Selama perjalanan, tidak ada yang membuka suara sama sekali. Rafael yang biasanya tidak bisa diam, kini menutup mulutnya sedari tadi.
Nana mencolek lengan Rafael, "Hey, udahan dong cemberutnya"
Rafael tidak merespon, lelaki itu tetap menyetir dalam diam. Nana menghela napas pendek. Biarlah, nanti juga merengek lagi
Kost tempat Nana tinggal sudah terlihat, dan tidak lama kemudian mobil yang dikendarai Rafael berhenti.
Lelaki itu tidak menolehkan kepalanya sama sekali, dia menatap kedepan dengan tatapan datarnya. Tidak, Nana tidak akan membiarkan Rafael pergi dengan kondisi hati yang tidak senang.
Nana memiringkan tubuhnya menghadap kearah Rafael, "Fael, nanti kan ketemu lagi. Aku harus pulang sekarang" ujarnya yang tidak di tanggapi oleh lelaki itu
Tangan Nana terulur untuk memegang lengan Rafael, tapi sebelum tangannya mendarat sudah mendapat tepisan dari sang empu.
Nana sedikit tersentak, karna baru ini dirinya mendapat tolakan dari Rafael. Nana jadi malu. Dia menurunkan kembali tangannya dan ikut terdiam sama seperti lelaki disampingnya ini.
Rafael menatap tangannya dengan mata yang bergetar, dia tidak bermaksud menepis tangan gadisnya, sungguh. Dadanya bergerak naik turun dengan cepat disertai denyutan yang tidak mengenakkan
Mengepalkan kedua tangannya resah, dia dengan cepat membuka seat belt nya dan langsung menubruk Nana dengan pelukan.
"Maafin Fael, Fael gak bermaksud gitu" ucapnya dengan suara yang bergetar
Nana diam tanpa ada niatan untuk membalas pelukan Rafael, "Bunda...jangan diem aja, Fael minta maaf" Rafael mendongak menatap Nana dengan wajah yang sudah memerah menahan tangisan
Nana menatap datar lelaki ini. Jika Rafael saja bisa mendiamkan nya, Nana juga bisa.
Melihat tatapan Nana, membuat tubuh Rafael bergetar hebat. Dia menundukkan kepalanya seraya menggeleng beberapa kali. Ini salahnya, ini salah tangannya yang tadi menepis tangan gadisnya.
'Tangannya nakal..hiks' Batin Rafael terisak
Rafael melepaskan pelukan dan menatap diam telapak tangannya. Nana masih memperhatikan apa yang akan dibuat oleh lelaki disebelahnya ini.

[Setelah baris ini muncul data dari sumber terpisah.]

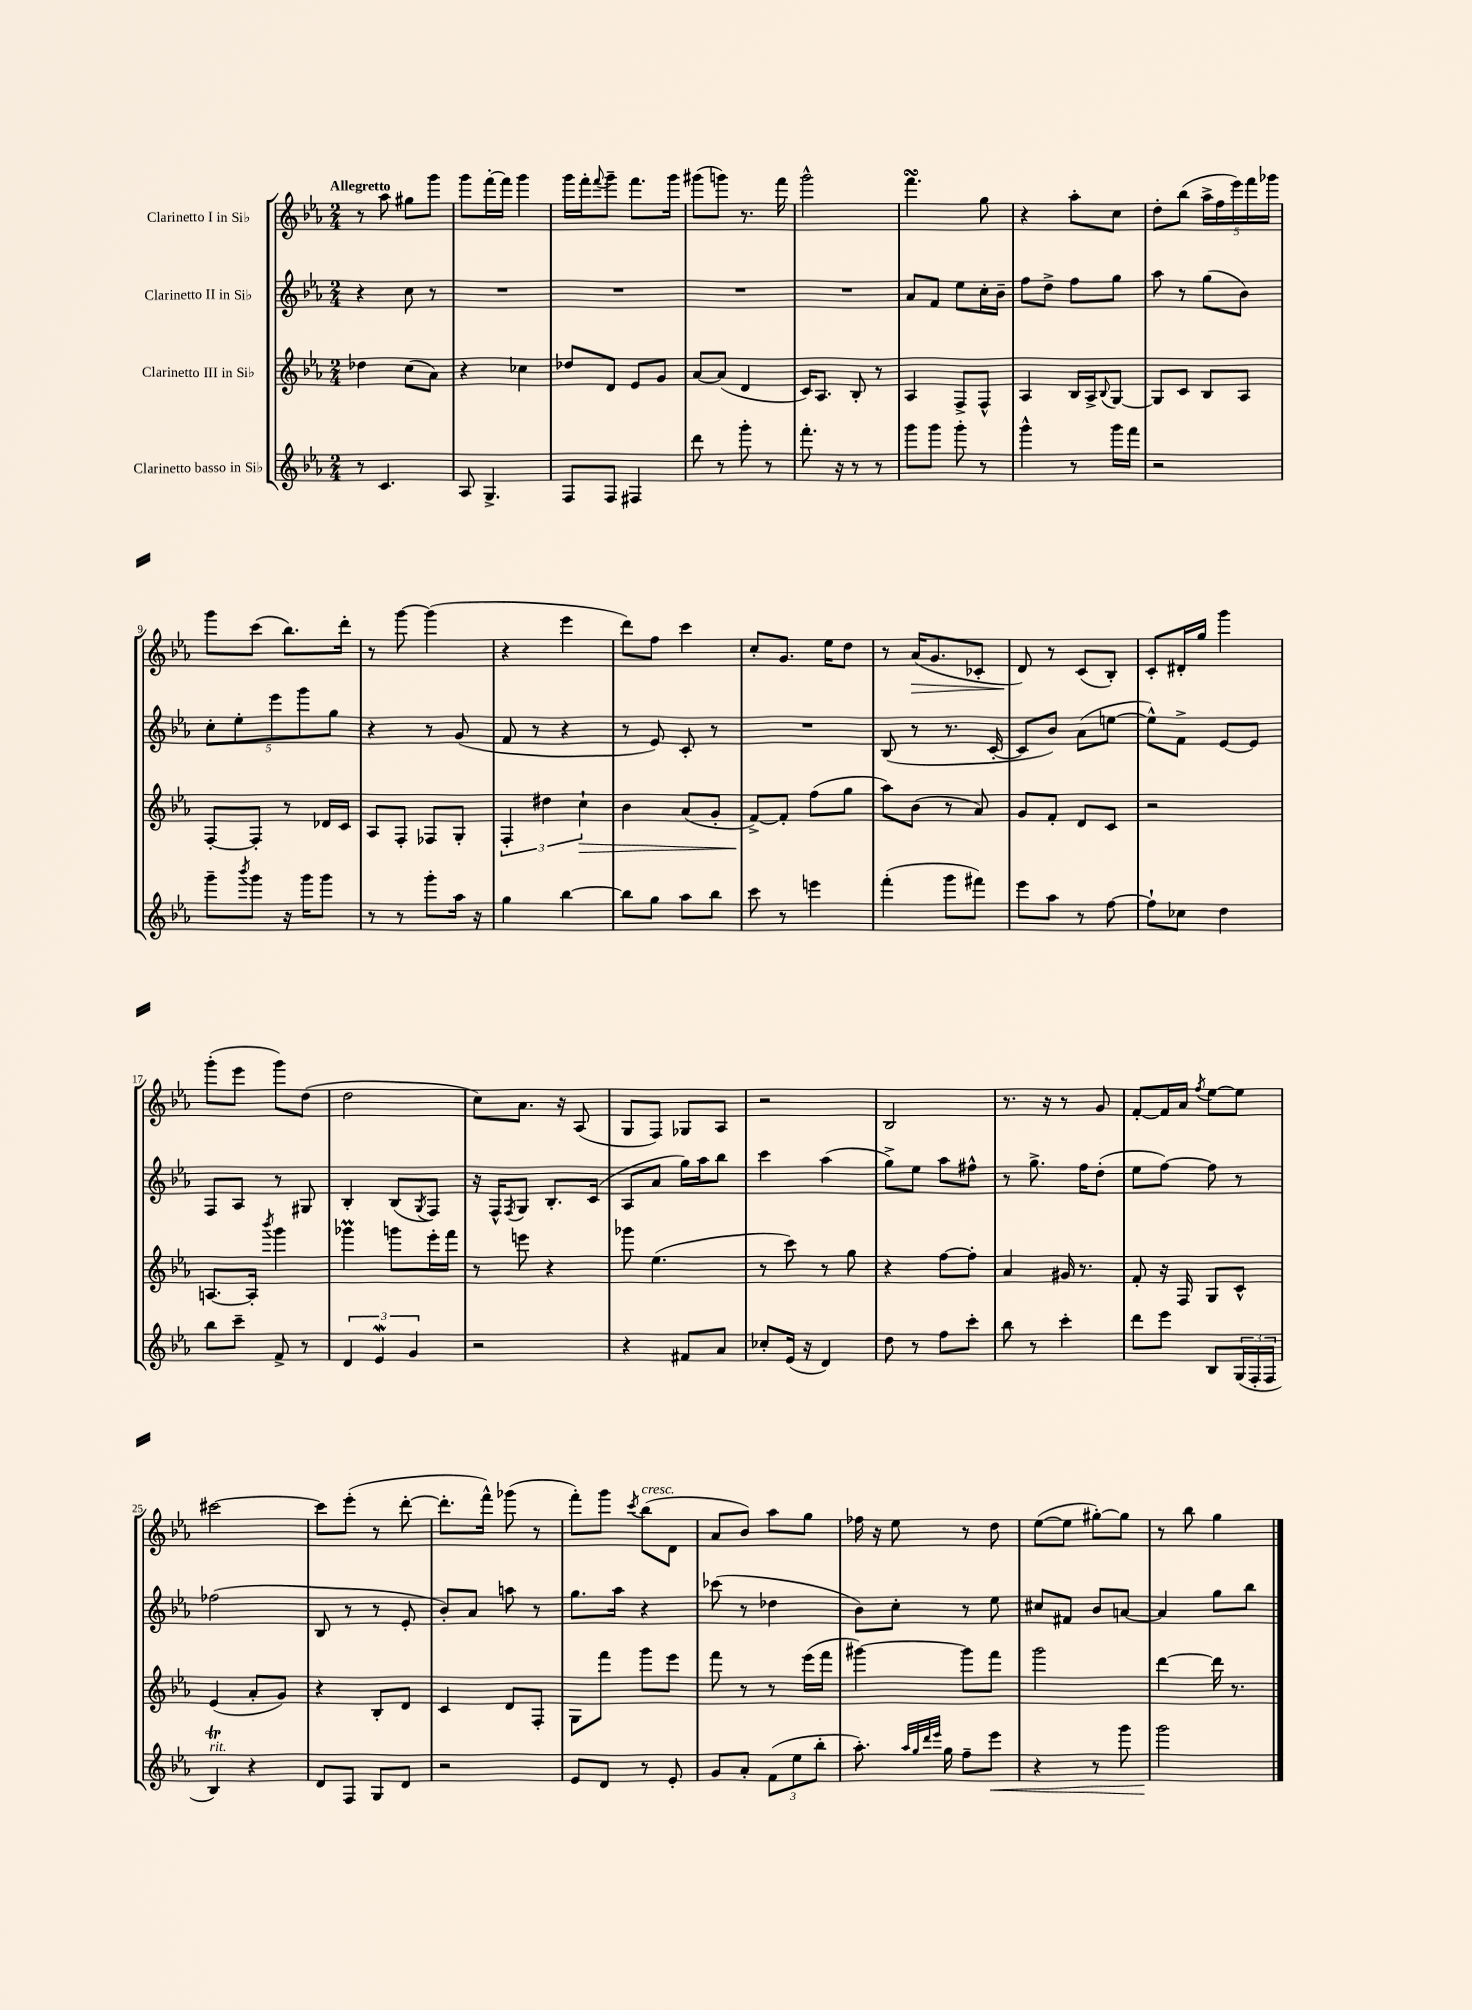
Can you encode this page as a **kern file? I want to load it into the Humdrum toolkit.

Tindakan Rafael selanjutnya membuat Nana membelalakkan matanya. Lelaki itu berkali kali membenturkan tangannya disetir mobil dengan keras, hingga terlihat memerah
Nana dengan cepat menariknya, dia menatap tajam Rafael yang sedang terisak itu. Lelaki ini memang hobi menyakiti dirinya sendiri atau gimana
Rafael menatap Nana dengan bibir yang melengkung kebawah, dia menutup mata Nana dengan telapak tangannya
"B-bunda...gak boleh tatap tatap kayak gitu!" pinta Rafael sesenggukan
Nana menurunkan telapak tangan Rafael yang menghalangi penglihatannya, ia menghela nafas pelan sambil melihat lelaki di hadapannya ini
"Kalo ada yang bikin kamu gak seneng itu ngomong, bukannya diem. Kamu kira aku bisa baca pikiran manusia? Kemarin kamu suruh aku nginep, aku turutin. Sekarang aku harus pulang, aku punya tempat tinggal sendiri. Aku gak bisa nyerahin semua tugas rumah sama Lea. Kamu ngerti aku kan, Fael?" Nana berusaha tidak meninggikan suaranya didepan Rafael
Nana paham, Rafael pasti kesepian. Dia membutuhkan seseorang untuk duduk disampingnya. Dari sikap lelaki itu dan juga omongan Samuel tempo hari, Nana jadi mengerti. Rafael butuh perhatian, dia kurang kasih sayang dari orang orang terdekatnya.